# A few new walleye colors



## COUSTOMBAITMAKER (Jul 3, 2008)

I took a break from making musky lures this winter and started making a few walleye lures.


----------



## sherman51 (Apr 12, 2011)

those watermelon ones sure looks hot.
sherman


----------



## All Eyes (Jul 28, 2004)

Those look great! Nice work!!!


----------



## COUSTOMBAITMAKER (Jul 3, 2008)

Thanks guys, heres a few more.


----------



## Fishing4the Lamb (Feb 11, 2013)

You can't use those in the run can you?


(2013)
Catfish:0
Small mouth:0
Large mouth:0
Blue gill:0
Pike:0
Posted using Outdoor Hub Campfire


----------



## 9Left (Jun 23, 2012)

Fishing4the Lamb said:


> You can't use those in the run can you?
> 
> 
> (2013)
> ...


no..i'm pretty sure hes making them for trolling or casting for walleye this year


----------



## Fishing4the Lamb (Feb 11, 2013)

I could be mistaken but I thought you couldn't use treble hooks until after the run was over. 


Posted using Outdoor Hub Campfire


----------



## Jmsteele187 (Dec 22, 2011)

If you're on Lake Erie it doesn't matter. 


Posted using Outdoor Hub Campfire


----------



## All Eyes (Jul 28, 2004)

Love the displays and photos of these baits. You've been busy! These all look like real walleye killers.


----------



## COUSTOMBAITMAKER (Jul 3, 2008)

Fishing4the Lamb said:


> You can't use those in the run can you?
> 
> 
> (2013)
> ...


If your refering to the walleye that spawn in the rivers no you can't use treble hooks untill after April i think


----------



## COUSTOMBAITMAKER (Jul 3, 2008)

All Eyes said:


> Love the displays and photos of these baits. You've been busy! These all look like real walleye killers.

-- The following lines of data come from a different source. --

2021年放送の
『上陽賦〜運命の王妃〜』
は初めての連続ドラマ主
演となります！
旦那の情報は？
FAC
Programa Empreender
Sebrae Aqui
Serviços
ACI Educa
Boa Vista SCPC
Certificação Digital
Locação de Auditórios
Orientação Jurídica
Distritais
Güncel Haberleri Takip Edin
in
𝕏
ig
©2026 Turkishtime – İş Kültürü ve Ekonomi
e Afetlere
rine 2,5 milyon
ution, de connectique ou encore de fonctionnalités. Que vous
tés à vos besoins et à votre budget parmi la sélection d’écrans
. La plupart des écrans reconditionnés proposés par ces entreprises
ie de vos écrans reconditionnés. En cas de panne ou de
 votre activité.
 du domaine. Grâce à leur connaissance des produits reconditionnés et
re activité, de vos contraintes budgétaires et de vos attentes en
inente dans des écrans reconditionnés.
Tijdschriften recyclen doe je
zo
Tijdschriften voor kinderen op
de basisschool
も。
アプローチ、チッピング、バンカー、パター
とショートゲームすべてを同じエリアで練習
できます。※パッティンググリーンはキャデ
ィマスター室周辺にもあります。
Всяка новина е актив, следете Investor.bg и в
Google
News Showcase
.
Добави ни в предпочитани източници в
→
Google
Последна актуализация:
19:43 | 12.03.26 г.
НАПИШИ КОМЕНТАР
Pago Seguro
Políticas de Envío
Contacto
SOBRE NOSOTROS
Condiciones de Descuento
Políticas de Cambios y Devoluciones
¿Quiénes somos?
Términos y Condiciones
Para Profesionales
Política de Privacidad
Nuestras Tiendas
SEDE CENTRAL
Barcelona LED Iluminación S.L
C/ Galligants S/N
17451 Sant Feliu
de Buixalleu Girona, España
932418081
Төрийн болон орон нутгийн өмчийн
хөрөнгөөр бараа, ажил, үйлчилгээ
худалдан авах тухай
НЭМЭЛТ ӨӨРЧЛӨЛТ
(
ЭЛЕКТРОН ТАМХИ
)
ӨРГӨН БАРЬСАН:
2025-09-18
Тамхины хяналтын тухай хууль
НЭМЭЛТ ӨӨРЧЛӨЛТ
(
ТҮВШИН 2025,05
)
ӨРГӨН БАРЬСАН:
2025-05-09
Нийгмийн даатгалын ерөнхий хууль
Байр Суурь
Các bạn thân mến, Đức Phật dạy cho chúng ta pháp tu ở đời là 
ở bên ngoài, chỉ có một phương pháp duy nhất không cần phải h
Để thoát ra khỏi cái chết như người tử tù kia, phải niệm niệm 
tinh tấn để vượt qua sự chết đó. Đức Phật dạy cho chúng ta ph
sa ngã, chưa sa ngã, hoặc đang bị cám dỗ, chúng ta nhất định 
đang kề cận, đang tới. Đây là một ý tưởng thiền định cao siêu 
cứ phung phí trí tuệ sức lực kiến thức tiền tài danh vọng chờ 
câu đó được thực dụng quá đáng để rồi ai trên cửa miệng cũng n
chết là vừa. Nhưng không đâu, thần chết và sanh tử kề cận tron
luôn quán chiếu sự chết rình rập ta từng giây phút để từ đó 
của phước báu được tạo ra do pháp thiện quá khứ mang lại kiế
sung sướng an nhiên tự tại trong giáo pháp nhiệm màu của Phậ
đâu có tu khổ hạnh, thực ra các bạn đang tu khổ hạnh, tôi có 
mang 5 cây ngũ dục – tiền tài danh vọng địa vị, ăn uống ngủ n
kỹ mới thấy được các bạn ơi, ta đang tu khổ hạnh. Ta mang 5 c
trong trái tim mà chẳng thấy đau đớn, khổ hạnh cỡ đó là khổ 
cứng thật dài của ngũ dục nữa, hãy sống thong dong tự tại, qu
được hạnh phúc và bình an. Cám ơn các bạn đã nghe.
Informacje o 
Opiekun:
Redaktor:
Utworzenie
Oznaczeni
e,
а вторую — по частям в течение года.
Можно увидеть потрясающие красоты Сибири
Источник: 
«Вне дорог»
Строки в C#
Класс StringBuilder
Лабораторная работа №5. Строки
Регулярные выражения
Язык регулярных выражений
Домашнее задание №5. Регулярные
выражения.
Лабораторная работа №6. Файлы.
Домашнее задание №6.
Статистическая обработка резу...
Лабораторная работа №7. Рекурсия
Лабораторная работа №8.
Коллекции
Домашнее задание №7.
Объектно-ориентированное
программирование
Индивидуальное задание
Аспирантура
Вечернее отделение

ALL EYES thanks, it keeps me busy. We have been testing these lures on ERIE for the last 2 years with very good sucsess.


----------



## COUSTOMBAITMAKER (Jul 3, 2008)

Heres a few more


----------



## ohiojmj (Apr 16, 2004)

Nice work! Now that's a hobby I may pick up some day (retirement).


----------



## vc1111 (Apr 13, 2004)

Those look great. I like all the different color patterns.


----------



## COUSTOMBAITMAKER (Jul 3, 2008)

Thanks Guys, I have been watching this site every since Vince started the fired up the airbrush thread. You guys simply amaze me with your work.
This is just something i have been tinkering with off and on for a few years now. I just started making these walleye baits and a buddy talked me into posting some pictures.
Any way you guys keep up the great work, i realy love looking at all your lures. Bob


----------



## vc1111 (Apr 13, 2004)

Bob, I'm going to be looking forward to seeing more of your stuff!


----------



## COUSTOMBAITMAKER (Jul 3, 2008)

I just finished this color.


----------